Amtsgericht Starnberg:Satire oder "Brandbeschleuniger"?

Amtsgericht Starnberg: Der Angeklagte missbilligte die Corona-Politik und veröffentlichte ein Fahndungsplakat, das er als Satire bezeichnete.

Der Angeklagte missbilligte die Corona-Politik und veröffentlichte ein Fahndungsplakat, das er als Satire bezeichnete.

(Foto: Arlet Ulfers)

Ein Herrschinger empört sich über die Corona-Regeln und postet ein Fahndungsplakat mit Politikern und Medizinern. Er wird wegen öffentlicher Aufforderung zu Straftaten verurteilt.

Von Christian Deussing, Starnberg

Nach dem Muster der bekannten früheren RAF-Fahndungsplakate hat zur Pandemiezeit im September 2021 ein Herrschinger laut Anklage auf Facebook dazu aufgefordert, prominente Politiker und Mediziner festzunehmen. Abgebildet waren auf einem Plakat unter anderem die damalige Bundeskanzlerin Angela Merkel, Bayerns Ministerpräsident Markus Söder, der SPD-Politiker Karl Lauterbach und der Virologe Christian Drosten. Wegen öffentlicher Aufforderung zu Straftaten sowie wegen Beleidigung und Verletzung von Persönlichkeitsrechten erhielt der arbeitslose Mann einen Strafbefehl von 120 Tagessätzen zu 15 Euro, also 1800 Euro.
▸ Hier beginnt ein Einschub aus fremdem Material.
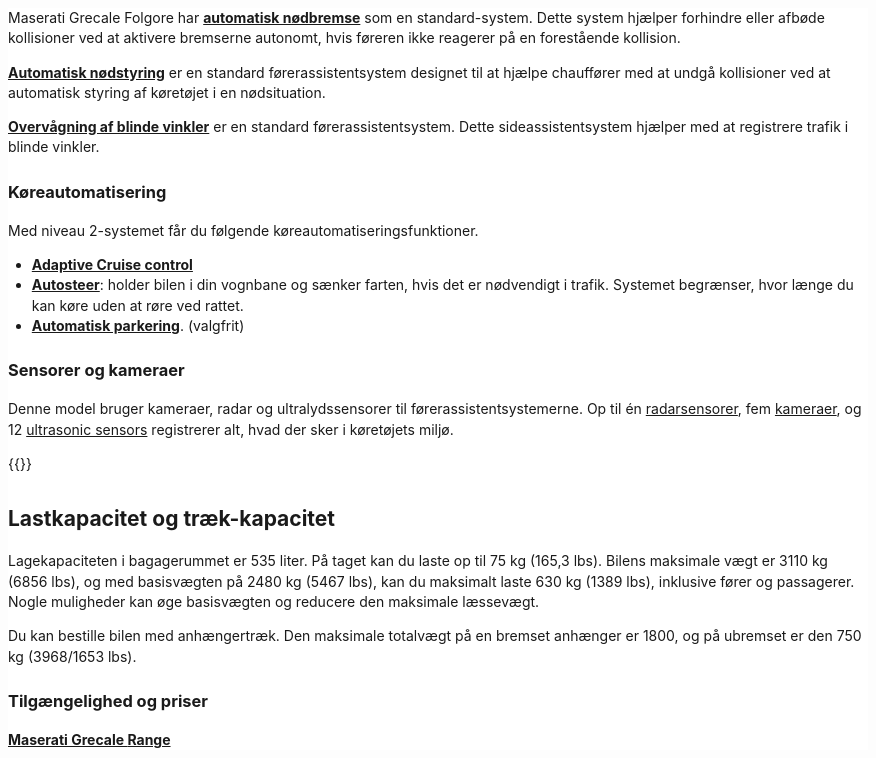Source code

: Maserati Grecale Folgore har [**automatisk nødbremse**](../../../../technology/driverassistance/automaticemergencybraking/) som en standard-system. Dette system hjælper forhindre eller afbøde kollisioner ved at aktivere bremserne autonomt, hvis føreren ikke reagerer på en forestående kollision.

[**Automatisk nødstyring**](../../../../technology/driverassistance/automaticemergencysteering/) er en standard førerassistentsystem designet til at hjælpe chauffører med at undgå kollisioner ved at automatisk styring af køretøjet i en nødsituation.

[**Overvågning af blinde vinkler**](../../../../technology/driverassistance/blindspotmonitoring/) er en standard førerassistentsystem. Dette sideassistentsystem hjælper med at registrere trafik i blinde vinkler.

### Køreautomatisering



Med   niveau 2-systemet får du følgende køreautomatiseringsfunktioner.
- [**Adaptive Cruise control**](../../../../technology/driverassistance/adaptivecruisecontrol/)
- [**Autosteer**](../../../../technology/driverassistance/autosteer/): holder bilen i din vognbane og sænker farten, hvis det er nødvendigt i trafik. Systemet begrænser, hvor længe du kan køre uden at røre ved rattet.
- [**Automatisk parkering**](../../../../technology/driverassistance/automaticparking/). (valgfrit)

### Sensorer og kameraer

Denne model bruger kameraer, radar og ultralydssensorer til førerassistentsystemerne.
Op til én [radarsensorer](../../../../technology/sensorsandcameras/radar/), fem [kameraer](../../../../technology/sensorsandcameras/cameras/), og 12 [ultrasonic sensors](../../../../technology/sensorsandcameras/ultrasonic/) registrerer alt, hvad der sker i køretøjets miljø.

{{<evkxdisplayaddarticle />}}



## Lastkapacitet og træk-kapacitet

Lagekapaciteten i bagagerummet er 535 liter. På taget kan du laste op til 75 kg (165,3 lbs). Bilens maksimale vægt er 3110 kg (6856 lbs), og med basisvægten på 2480 kg (5467 lbs), kan du maksimalt laste 630 kg (1389 lbs), inklusive fører og passagerer. Nogle muligheder kan øge basisvægten og reducere den maksimale læssevægt.

Du kan bestille bilen med anhængertræk. Den maksimale totalvægt på en bremset anhænger er 1800, og på ubremset er den 750 kg (3968/1653 lbs).
### Tilgængelighed og priser

<div class="mt-3 mb-3">
<a href="../" class="text-decoration-none text-black">
<strong><i class="bi-arrow-left"></i> Maserati Grecale </strong>
</a>
<a href="rangeandconsumption/" class="text-decoration-none text-black float-end">
<strong>Range <i class="bi-arrow-right"></i></strong>
</a>
</div>

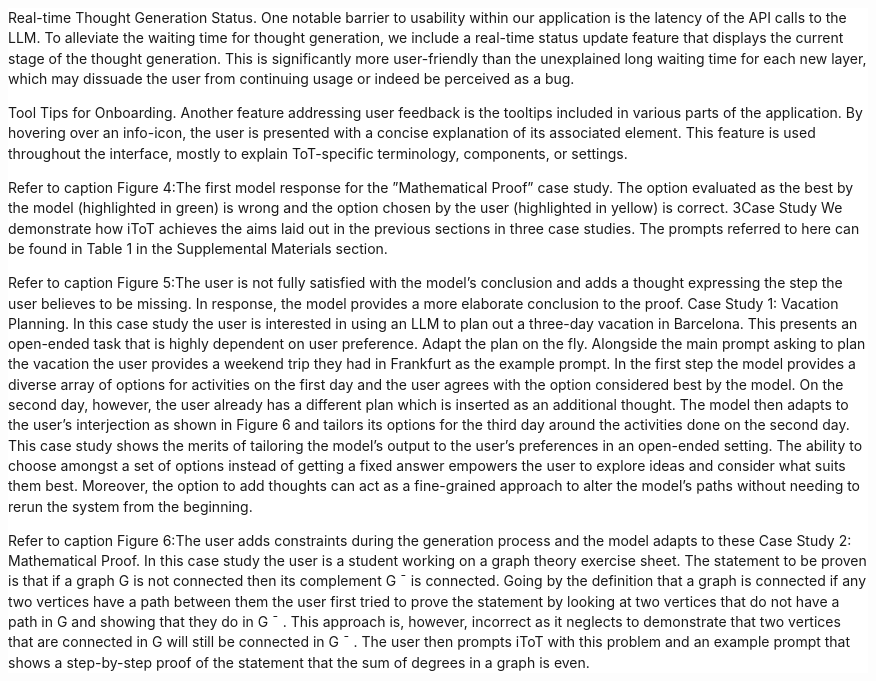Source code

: Real-time Thought Generation Status. One notable barrier to usability within our application is the latency of the API calls to the LLM. To alleviate the waiting time for thought generation, we include a real-time status update feature that displays the current stage of the thought generation. This is significantly more user-friendly than the unexplained long waiting time for each new layer, which may dissuade the user from continuing usage or indeed be perceived as a bug.

Tool Tips for Onboarding. Another feature addressing user feedback is the tooltips included in various parts of the application. By hovering over an info-icon, the user is presented with a concise explanation of its associated element. This feature is used throughout the interface, mostly to explain ToT-specific terminology, components, or settings.

Refer to caption
Figure 4:The first model response for the ”Mathematical Proof” case study. The option evaluated as the best by the model (highlighted in green) is wrong and the option chosen by the user (highlighted in yellow) is correct.
3Case Study
We demonstrate how iToT achieves the aims laid out in the previous sections in three case studies. The prompts referred to here can be found in Table 1 in the Supplemental Materials section.

Refer to caption
Figure 5:The user is not fully satisfied with the model’s conclusion and adds a thought expressing the step the user believes to be missing. In response, the model provides a more elaborate conclusion to the proof.
Case Study 1: Vacation Planning. In this case study the user is interested in using an LLM to plan out a three-day vacation in Barcelona. This presents an open-ended task that is highly dependent on user preference. Adapt the plan on the fly. Alongside the main prompt asking to plan the vacation the user provides a weekend trip they had in Frankfurt as the example prompt. In the first step the model provides a diverse array of options for activities on the first day and the user agrees with the option considered best by the model. On the second day, however, the user already has a different plan which is inserted as an additional thought. The model then adapts to the user’s interjection as shown in Figure 6 and tailors its options for the third day around the activities done on the second day. This case study shows the merits of tailoring the model’s output to the user’s preferences in an open-ended setting. The ability to choose amongst a set of options instead of getting a fixed answer empowers the user to explore ideas and consider what suits them best. Moreover, the option to add thoughts can act as a fine-grained approach to alter the model’s paths without needing to rerun the system from the beginning.

Refer to caption
Figure 6:The user adds constraints during the generation process and the model adapts to these
Case Study 2: Mathematical Proof. In this case study the user is a student working on a graph theory exercise sheet. The statement to be proven is that if a graph 
G
 is not connected then its complement 
G
¯
 is connected. Going by the definition that a graph is connected if any two vertices have a path between them the user first tried to prove the statement by looking at two vertices that do not have a path in 
G
 and showing that they do in 
G
¯
. This approach is, however, incorrect as it neglects to demonstrate that two vertices that are connected in 
G
 will still be connected in 
G
¯
. The user then prompts iToT with this problem and an example prompt that shows a step-by-step proof of the statement that the sum of degrees in a graph is even.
Doch der Angeklagte legte Widerspruch ein. Am Mittwoch vor dem Starnberger Amtsgericht betonte er, dass er das ihm zugeschickte Plakat nur gepostet habe. Er habe mit dieser "Parodie" die Corona-Politik missbilligt und deren Einschränkungen für die bürgerlichen Freiheiten satirisch kritisiert und zum Ausdruck gebracht, erklärte der 67-Jährige.

Er sprach auch von einem "internationalen Netzwerk und einer Lobby unserer Volksvertreter". Doch der Herrschinger betonte auf Nachfrage der Anklägerin, kein Querdenker zu sein oder Verschwörungstheorien anzuhängen. Er würde etwa den Staat nicht als Firma bezeichnen, sagte er. Der Mann hielt es zudem für eine Unterstellung, tatsächlich zu Straftaten aufgefordert zu haben. Dagegen verwies die Staatsanwältin darauf, dass solche Plakate in angespannten gesellschaftlichen Situationen wie "Brandbeschleuniger" wirken könnten.

Das sah der Verteidiger zumindest in diesem Fall anders. Politiker müssten auch diese drastische Darstellung aushalten und die Meinungsfreiheit respektieren, sagte er. Das Plakat sei ein "Akt der Selbstverteidigung gegen die Impfpflicht gewesen, sich gegen eigenen Willen spritzen zu lassen". Der Anwalt verlangte einen Freispruch oder höchstens eine Verwarnung seines Mandanten.

Auch die Meinungsfreiheit hat Grenzen, die zu beachten sind

Doch die Amtsrichterin bestätigte die Anklage, verringerte aber das Strafmaß auf 80 Tagessätze zu je 15 Euro, somit 1200 Euro. Damit ist der Angeklagte weiterhin nicht vorbestraft. Das Gericht berücksichtigte, dass der Musiker zur Coronazeit beruflich in Bedrängnis geraten war und sich gegenüber den Ermittlern kooperativ verhalten hatte. Trotzdem seien die Grenzen der Meinungsfreiheit und auch die Würde von Politikern zu respektieren, so die Richterin.

Mit dem Fahndungsplakat aber, das auf Facebook öffentlich verbreitet wurde, sei der Angeklagte "weit übers Ziel hinaufgeschossen", befand die Richterin. Sie sah das gepostete Plakat mit Personen des öffentlichen Lebens nicht als Satire oder einen Scherz an. Überdies warnte sie davor, dass es immer "Verrückte" geben könne, die auch auf solche Weise geforderte Festnahmen ernst nehmen und in die Tat umsetzen könnten.